Text passage.
—————

Dave on Earth (2:23 PM): Thanks.

The groups outside still working on storage -- what's the status there?

Clearly I can't pick up an antimatter collector at a hardware store yet, but...

Antimatter George(2:25 PM): None of those yet, that's for certain!

The one group I've best stayed in touch with wants to use the antiproton trap that we at NASA helped develop. It would collect and store antiprotons produced at the Dept. of Energy's Fermi National Laboratory in Batavia, IL.

The intent here is to use the device -- which can store up to a trillion antiprotons -- as a portable system for use in commercial applications.

Dave on Earth (2:26 PM): Commercial applications?

Antimatter George(2:27 PM): Right. One very appealing idea is the use of antiprotons in cancer therapy, as a means of precisely destroying tumors.

Dave on Earth (2:29 PM): Wow. And you also threw out a number up there -- a trillion antiprotons…

How far in space might that get a spaceship?

Or is it a case of it sounding like a lot of antimatter, but in truth is a tiny, tiny amount?

Antimatter George(2:40 PM): Actually we are talking about a very very small amount, at least from a mass standpoint.

A trillion antiprotons has a mass of about 1 picogram -- or one trillionth of a gram. This is way too small for any of the "conventional" antimatter propulsion techniques, where antimatter meets matter as the sole source of propulsive energy.

We were more interested in using antimatter to promote nuclear reactions, mainly nuclear fission and fusion.

Some research in the 1990s showed us all that antiprotons can induce some interesting new types of nuclear activity able to initiate fusion. That's a powerful process, and very appealing for space propulsion.

—————

Stored items
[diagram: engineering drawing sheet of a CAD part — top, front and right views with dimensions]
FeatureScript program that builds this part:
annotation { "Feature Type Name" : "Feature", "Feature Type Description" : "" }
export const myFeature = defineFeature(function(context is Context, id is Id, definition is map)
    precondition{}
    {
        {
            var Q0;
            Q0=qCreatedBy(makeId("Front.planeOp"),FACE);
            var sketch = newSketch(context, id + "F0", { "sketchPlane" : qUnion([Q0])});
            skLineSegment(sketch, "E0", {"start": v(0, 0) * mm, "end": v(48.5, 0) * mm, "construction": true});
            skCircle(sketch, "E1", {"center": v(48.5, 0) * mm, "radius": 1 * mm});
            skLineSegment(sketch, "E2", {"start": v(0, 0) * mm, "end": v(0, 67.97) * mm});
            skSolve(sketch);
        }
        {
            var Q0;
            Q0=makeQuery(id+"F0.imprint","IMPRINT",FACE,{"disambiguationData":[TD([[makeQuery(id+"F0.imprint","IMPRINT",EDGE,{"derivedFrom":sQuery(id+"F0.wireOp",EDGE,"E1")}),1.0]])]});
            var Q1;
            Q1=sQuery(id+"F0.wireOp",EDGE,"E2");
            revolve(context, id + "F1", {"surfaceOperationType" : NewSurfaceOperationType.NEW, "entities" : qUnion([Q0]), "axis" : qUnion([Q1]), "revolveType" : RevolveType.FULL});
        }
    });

—————

Work to complete.
[a] Please decide whether each statement agrees with the antimatter chat: (i) the trap can hold up to a trillion antiprotons; (ii) a trillion antiprotons is enough for conventional antimatter propulsion; (iii) the antiprotons would come from Fermi National Laboratory in Batavia, IL. Answer yes or no for each and quote the deciding words.
[b] In the antimatter chat, what is the mass of a trillion antiprotons?
[c] Carry on the antimatter chat from its last line.
The items stand apart from the antimatter chat and are separate material.

Expected results.
[a]
(i) Yes: "which can store up to a trillion antiprotons"
(ii) No: "This is way too small for any of the "conventional" antimatter propulsion techniques"
(iii) Yes: "produced at the Dept. of Energy's Fermi National Laboratory in Batavia, IL"

[b] About 1 picogram, or one trillionth of a gram.

[c]
We found that -- with some development to current antiproton production -- we could produce antiprotons in amounts where propulsion applications begin to look halfway plausible.

Still talking miniscule amounts from a mass standpoint, but… you don't need much antimatter.

Dave on Earth (2:42 PM): Hmm... so how much antimatter might I need to get to Mars and back?

I talking a ball-park estimate here.

Antimatter George(2:49 PM): Let me give you some numbers:

Using a concept that we referred to as "Antimatter Catalyzed Microfusion" (or ACMF, for short), we could perform a "fast" roundtrip mission to Mars with a 110-ton payload using about 1 microgram of antiprotons.

This is about 1,000 times the amount produced annually in the world today(!).

However, as I said before, with some improvements in production infrastructure and efficiency, we could probably achieve this number.

Dave on Earth (2:50 PM): So it's not unreasonable to say that we may have antimatter spaceships in the near future?

I mean, what is preventing us from having them? Is there too much radiation produced? Still a lot of technology to prove? Antimatter George(2:57 PM): I wouldn't say "near future," because many of these ideas are still very conceptual and require much more research to evaluate. Also need to mention that almost all of the energy used in the ACMF concept comes from fission and fusion, so the basic physics of these interactions with antiprotons must understood to a much greater level. That said, there are many rather daunting technological challenges that have to be addressed with basic research. One is the storage problem. Storing even a microgram or two of antiprotons will require completely new methods. Otherwise the antimatter will react with the storage vessel and systems, and... boom! Another is how we design a propulsion system so that it provides the performance we need to take on ambitious missions. Dave on Earth (2:58 PM): Lots of work to do! My last question for you: Would you ever ride in an antimatter-powered spaceship if you had the chance? If so, where would you go? Antimatter George(3:00 PM): Certainly. I think Mars -- the destination you mentioned -- would be great. Perhaps with more development, we could eventually use antimatter for interstellar travel. However, this is going to take a lot of work and a lot of antiprotons! Dave on Earth (3:01 PM): So you would really risk hitching a ride on an antimatter-powered spacecraft? Antimatter George(3:02 PM): Sure, but it better not be a one-way trip! Dave on Earth (3:02 PM): Thanks Dr. Schmidt -- really appreciate you taking the time to chat! Antimatter George(3:02 PM): It was a pleasure. Thanks!